As each day reduces our stock faster than we had planned, our cupboards do not runneth over. We did not go out and buy enough of what we consider to be essentials to carry us through the entire four weeks; that wasn’t the point. But I must admit, since each day seems to require more and more ingenuity to craft a tasty meal and provide the kids with what they need, I sort of wish we had. While we have enough protein—as well as fats, grains, and vegetables—to last much longer than a month, more than two weeks in, we’re losing the kids. They’re not complaining, but when they ask for something that we might usually have for a treat—squeezable yogurts, for example—and Lisa or I say they’re all gone, they go screaming from the room, tears flowing, raving something along the lines of, “I can’t stand it! This was the dumbest idea in the world!! I hate you! I hate you!”
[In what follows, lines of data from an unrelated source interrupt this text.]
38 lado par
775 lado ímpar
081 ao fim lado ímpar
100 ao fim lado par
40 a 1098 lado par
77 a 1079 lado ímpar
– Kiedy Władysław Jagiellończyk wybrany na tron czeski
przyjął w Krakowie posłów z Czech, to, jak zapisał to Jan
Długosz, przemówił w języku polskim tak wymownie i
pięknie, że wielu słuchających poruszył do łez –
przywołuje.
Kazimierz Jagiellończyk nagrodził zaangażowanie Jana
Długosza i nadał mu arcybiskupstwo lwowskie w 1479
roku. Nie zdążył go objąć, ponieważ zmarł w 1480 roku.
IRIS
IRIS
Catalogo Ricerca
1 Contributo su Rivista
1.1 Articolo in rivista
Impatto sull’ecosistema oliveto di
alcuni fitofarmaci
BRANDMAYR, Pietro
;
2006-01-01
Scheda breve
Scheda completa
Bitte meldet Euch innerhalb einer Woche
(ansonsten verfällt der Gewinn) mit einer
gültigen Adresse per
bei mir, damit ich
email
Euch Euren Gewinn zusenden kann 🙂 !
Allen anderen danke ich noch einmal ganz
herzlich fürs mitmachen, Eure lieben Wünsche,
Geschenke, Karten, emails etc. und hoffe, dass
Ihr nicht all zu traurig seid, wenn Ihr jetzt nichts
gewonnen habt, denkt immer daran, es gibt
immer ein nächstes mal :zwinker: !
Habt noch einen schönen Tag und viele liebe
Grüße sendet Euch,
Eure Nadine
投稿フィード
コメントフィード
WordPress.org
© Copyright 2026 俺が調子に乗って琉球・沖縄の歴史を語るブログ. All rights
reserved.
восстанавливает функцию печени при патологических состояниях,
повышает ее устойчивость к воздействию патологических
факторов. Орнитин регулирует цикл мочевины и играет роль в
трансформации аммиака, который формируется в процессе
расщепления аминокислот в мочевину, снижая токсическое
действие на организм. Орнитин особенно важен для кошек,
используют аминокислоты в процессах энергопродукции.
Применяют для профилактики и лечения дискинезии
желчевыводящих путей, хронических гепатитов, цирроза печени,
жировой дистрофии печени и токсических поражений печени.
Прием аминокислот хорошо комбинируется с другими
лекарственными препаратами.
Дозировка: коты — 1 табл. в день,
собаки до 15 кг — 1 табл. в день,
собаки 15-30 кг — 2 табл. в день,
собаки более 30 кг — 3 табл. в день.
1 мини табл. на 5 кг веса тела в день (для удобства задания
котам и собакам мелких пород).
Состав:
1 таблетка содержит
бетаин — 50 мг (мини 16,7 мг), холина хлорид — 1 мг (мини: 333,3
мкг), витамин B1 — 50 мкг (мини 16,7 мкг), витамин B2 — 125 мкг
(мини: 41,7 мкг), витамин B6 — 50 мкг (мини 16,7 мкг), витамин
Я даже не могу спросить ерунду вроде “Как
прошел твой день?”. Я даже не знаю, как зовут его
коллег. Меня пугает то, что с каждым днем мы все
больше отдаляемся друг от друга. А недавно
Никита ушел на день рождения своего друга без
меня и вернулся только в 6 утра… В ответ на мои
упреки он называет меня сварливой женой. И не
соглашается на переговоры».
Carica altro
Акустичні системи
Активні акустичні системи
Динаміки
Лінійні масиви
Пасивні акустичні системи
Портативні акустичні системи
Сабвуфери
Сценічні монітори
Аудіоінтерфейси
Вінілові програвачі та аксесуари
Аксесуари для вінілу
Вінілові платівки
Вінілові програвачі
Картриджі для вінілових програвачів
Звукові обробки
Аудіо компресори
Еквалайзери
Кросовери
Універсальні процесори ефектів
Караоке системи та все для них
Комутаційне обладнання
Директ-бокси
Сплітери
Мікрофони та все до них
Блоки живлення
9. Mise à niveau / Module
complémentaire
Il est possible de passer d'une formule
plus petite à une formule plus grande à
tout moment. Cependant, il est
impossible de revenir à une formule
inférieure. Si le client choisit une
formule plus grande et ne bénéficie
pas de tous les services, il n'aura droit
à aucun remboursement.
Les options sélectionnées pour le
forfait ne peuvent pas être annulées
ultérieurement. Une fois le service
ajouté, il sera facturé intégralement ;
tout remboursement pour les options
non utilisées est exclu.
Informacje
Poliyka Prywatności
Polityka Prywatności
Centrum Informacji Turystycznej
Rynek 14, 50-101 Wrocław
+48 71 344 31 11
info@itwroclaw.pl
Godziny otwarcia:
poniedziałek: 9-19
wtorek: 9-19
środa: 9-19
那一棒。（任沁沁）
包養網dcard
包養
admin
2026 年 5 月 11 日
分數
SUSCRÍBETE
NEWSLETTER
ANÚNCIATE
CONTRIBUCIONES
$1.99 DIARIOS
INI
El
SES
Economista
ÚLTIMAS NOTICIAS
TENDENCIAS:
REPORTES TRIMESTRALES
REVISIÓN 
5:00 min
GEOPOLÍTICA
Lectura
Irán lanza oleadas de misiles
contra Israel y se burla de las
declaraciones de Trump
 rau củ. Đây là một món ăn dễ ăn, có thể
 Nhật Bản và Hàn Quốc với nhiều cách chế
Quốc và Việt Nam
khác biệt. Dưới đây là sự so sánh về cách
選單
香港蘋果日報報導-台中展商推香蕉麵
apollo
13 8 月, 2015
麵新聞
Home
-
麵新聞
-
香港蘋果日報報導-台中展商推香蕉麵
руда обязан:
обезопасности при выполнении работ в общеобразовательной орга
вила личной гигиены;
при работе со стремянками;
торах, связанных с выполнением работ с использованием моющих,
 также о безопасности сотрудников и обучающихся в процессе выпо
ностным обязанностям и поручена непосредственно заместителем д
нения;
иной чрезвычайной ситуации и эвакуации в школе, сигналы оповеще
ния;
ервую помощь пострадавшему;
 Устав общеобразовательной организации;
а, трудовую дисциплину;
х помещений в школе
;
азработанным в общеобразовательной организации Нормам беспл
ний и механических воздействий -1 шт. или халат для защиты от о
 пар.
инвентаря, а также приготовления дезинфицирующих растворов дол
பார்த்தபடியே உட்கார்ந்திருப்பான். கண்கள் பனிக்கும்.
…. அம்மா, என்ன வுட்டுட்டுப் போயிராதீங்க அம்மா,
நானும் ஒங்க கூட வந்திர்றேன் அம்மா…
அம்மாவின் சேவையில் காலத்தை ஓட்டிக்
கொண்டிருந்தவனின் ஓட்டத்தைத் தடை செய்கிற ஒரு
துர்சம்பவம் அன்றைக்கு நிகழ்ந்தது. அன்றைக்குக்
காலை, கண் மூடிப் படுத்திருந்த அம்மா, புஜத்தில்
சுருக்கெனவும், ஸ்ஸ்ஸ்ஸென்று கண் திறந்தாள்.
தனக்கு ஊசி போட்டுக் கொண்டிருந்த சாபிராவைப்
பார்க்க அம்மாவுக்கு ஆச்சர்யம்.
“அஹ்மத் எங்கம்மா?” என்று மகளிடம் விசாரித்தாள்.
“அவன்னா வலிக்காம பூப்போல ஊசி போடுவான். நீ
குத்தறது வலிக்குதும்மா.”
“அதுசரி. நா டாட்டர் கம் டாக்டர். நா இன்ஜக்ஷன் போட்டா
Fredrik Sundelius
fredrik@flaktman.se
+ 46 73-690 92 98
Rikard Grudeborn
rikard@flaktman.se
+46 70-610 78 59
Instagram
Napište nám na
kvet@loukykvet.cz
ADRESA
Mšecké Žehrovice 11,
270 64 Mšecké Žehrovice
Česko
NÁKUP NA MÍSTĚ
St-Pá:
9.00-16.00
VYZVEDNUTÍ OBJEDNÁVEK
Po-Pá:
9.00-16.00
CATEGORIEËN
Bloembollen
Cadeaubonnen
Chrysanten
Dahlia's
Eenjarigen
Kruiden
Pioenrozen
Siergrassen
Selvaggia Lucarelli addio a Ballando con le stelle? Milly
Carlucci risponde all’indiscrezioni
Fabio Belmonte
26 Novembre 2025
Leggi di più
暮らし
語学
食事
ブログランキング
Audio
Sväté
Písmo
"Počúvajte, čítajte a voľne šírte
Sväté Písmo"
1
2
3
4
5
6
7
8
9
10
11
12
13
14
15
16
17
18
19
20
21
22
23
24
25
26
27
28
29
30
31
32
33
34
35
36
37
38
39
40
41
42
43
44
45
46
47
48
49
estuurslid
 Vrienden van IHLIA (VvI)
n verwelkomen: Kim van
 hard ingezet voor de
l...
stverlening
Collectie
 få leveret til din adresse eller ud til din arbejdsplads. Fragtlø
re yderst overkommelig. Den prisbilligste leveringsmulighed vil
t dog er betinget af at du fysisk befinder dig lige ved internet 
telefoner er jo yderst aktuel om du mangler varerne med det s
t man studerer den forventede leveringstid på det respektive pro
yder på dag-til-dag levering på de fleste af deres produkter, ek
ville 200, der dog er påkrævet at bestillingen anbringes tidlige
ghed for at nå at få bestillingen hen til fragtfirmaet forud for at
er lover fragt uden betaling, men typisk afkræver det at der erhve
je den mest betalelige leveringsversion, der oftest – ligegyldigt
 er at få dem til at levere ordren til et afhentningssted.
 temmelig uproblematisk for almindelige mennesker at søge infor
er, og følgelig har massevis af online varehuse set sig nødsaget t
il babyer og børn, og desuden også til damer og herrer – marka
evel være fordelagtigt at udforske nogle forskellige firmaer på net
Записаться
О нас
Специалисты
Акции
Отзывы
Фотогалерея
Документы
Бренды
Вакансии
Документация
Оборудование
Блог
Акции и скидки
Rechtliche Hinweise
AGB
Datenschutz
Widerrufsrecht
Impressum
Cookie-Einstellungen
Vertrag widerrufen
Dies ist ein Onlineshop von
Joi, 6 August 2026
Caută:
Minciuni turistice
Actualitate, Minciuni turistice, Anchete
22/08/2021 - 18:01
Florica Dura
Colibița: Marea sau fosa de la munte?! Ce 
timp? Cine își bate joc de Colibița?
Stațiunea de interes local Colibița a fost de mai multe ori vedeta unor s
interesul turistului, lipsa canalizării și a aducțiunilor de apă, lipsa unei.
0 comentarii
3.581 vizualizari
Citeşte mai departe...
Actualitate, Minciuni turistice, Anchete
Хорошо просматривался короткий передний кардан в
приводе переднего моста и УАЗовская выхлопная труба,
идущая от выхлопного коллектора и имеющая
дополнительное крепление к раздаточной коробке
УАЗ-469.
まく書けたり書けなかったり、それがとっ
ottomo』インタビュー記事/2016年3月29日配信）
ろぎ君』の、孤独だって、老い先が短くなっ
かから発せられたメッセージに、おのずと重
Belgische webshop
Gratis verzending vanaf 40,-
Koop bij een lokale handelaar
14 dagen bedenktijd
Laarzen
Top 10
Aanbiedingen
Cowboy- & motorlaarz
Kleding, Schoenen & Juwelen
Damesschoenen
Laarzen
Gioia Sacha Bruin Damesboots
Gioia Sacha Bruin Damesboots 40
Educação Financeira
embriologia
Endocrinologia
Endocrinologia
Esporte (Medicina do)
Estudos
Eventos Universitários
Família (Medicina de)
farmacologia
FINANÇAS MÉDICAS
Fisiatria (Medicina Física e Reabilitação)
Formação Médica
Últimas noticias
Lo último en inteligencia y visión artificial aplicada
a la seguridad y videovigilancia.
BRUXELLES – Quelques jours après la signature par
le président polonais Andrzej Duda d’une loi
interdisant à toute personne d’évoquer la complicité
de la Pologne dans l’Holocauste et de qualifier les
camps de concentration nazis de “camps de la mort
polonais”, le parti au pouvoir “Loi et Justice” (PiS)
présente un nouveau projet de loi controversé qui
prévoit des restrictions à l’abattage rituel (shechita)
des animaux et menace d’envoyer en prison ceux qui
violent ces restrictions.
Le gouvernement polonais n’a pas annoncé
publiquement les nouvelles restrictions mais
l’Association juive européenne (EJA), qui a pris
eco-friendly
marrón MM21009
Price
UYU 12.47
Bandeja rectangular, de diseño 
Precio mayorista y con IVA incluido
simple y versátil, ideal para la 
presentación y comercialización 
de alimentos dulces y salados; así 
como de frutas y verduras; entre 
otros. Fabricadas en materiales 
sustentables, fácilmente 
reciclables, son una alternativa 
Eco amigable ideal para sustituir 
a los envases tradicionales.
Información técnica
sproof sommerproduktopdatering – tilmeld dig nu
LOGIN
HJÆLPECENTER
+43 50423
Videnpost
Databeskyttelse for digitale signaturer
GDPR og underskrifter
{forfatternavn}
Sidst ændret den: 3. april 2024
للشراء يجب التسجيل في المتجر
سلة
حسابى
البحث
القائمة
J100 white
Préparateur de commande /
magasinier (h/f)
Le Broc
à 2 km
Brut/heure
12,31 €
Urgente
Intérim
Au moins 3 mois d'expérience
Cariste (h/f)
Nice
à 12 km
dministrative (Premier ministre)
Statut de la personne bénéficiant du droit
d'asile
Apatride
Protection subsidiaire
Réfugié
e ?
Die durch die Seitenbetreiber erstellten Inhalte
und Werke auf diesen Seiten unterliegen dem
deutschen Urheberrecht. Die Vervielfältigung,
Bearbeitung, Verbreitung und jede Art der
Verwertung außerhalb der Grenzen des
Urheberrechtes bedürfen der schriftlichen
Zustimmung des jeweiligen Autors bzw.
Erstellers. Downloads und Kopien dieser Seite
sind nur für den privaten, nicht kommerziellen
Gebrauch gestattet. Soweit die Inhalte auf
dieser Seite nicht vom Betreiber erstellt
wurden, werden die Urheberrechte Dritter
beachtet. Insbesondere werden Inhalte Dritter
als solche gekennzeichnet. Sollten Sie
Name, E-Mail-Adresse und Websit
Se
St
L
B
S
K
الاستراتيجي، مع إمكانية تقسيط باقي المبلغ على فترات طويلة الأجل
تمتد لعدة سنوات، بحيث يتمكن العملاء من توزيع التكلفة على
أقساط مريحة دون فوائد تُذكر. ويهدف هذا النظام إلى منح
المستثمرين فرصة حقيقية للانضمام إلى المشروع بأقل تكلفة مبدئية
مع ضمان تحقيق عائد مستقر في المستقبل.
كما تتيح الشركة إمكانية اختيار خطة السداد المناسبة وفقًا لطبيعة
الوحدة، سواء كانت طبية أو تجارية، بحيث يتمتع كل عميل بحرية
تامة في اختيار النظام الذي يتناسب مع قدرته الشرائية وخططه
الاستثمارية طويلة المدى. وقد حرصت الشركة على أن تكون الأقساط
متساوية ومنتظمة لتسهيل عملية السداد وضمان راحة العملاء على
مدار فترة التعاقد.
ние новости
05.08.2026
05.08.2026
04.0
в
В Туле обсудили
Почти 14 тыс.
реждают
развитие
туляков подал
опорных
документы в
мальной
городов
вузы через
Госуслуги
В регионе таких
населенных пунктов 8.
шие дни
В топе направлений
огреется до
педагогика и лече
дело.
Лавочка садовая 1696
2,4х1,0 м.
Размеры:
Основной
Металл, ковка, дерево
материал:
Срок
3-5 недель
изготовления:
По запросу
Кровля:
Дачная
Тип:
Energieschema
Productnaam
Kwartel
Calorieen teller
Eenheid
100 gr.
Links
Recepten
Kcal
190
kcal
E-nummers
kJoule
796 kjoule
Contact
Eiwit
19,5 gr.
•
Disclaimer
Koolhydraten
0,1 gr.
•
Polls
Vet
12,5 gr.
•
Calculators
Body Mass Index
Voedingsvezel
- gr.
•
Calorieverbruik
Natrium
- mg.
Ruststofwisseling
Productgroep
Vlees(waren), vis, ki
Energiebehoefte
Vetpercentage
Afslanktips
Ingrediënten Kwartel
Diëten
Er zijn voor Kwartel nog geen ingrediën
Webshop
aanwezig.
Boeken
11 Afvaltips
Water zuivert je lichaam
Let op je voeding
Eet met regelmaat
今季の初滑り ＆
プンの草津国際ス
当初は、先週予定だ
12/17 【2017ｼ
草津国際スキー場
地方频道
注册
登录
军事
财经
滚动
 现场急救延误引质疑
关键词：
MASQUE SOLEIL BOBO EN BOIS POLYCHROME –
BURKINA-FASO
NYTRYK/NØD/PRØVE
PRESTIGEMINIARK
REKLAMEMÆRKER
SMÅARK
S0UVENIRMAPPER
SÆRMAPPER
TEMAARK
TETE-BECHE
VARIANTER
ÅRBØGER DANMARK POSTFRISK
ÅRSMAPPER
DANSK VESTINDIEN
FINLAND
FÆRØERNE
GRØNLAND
Oh, wait, that was me, when I realized that not only had we run out of half-and-half, horror of all horrors, but the substitute—condensed milk—was practically gone as well. I can’t wait for October. It’s not just the h-and-h issue. I like variety, the spice of life, even the kind allowed on a frugal budget.
I guess that’s why the phone message from my friend George almost brought me to tears. Okay, that isn’t quite true: It did bring me to tears.
“Hodding, I’ve got a proposition for you,” George had said. “It concerns food. Lots of free food, and all you have to do is call me back. Come on, Hodding. I know you can’t pass this up. But it has to be now—not the usual two or three days it takes you for to call me back.”
Okay, so maybe I’m not all that prompt at returning calls. I used to be—before the kids got older and seemed to need my time even when they weren’t around, before we had two warring chicken flocks that were always trying to cross the demilitarized zone, before the new kitten took to waking me up at all hours with a flying leap to my blissfully unconscious skull, before ….
Anyway, I called him back immediately, and, ignoring his shocked demeanor, pressed for details. I was not disappointed. He had cod—almost 70 pounds—and he needed help in processing it. He knew I’d been obsessed with smoking fish a couple of years ago, and was up for anything when it comes to food.
While I’d rather George had caught a species less threatened than Atlantic cod, he did use hook and line, which, unlike other methods, doesn’t destroy fish habitat, lead to overfishing, or kill bycatch. Greenpeace, via an animated fish singing like Amy Winehouse, reminds us that, “The only fish that’s fine … is caught on a hook and line. They try to sell orange roughy, but we say no, no, no.”
With Mark Kurlansky’s Cod as our bible and A. J. McClane’s Encyclopedia of Fish Cookery in reserve, for the next 24 hours we smoked, chowdered, salted, and made pâté to our hearts’ content. It’s amazing, in fact, what you can do with a fish when you really put your mind to it. To celebrate our ingenuity (and ensure nothing was wasted), George also decided to host an impromptu cod fry.
But what does all this have to do with needing half-and-half for my coffee, you might wonder? Well, the chowder idea was mine. One of the essential ingredients—of the New England variety, at least—is cream, which is what I suggested when people started asking what they could bring. “But make it half-and half,” I added. “We don’t want to clog anyone’s arteries, right?”
Sadly, they brought too much. George suggested I take home the extra.
Now, we just need somebody to throw a yogurt party.
Frugal Tip of the Week
If you’ve gone way overboard (like deciding to spend no money for an entire month) and are using candles to read by at night, make them last longer by freezing them. Once this month is over, we’re going to make our own candles—yes, I’ll write about it—and then compare frozen ones to unfrozen ones to see how much of a difference there really is.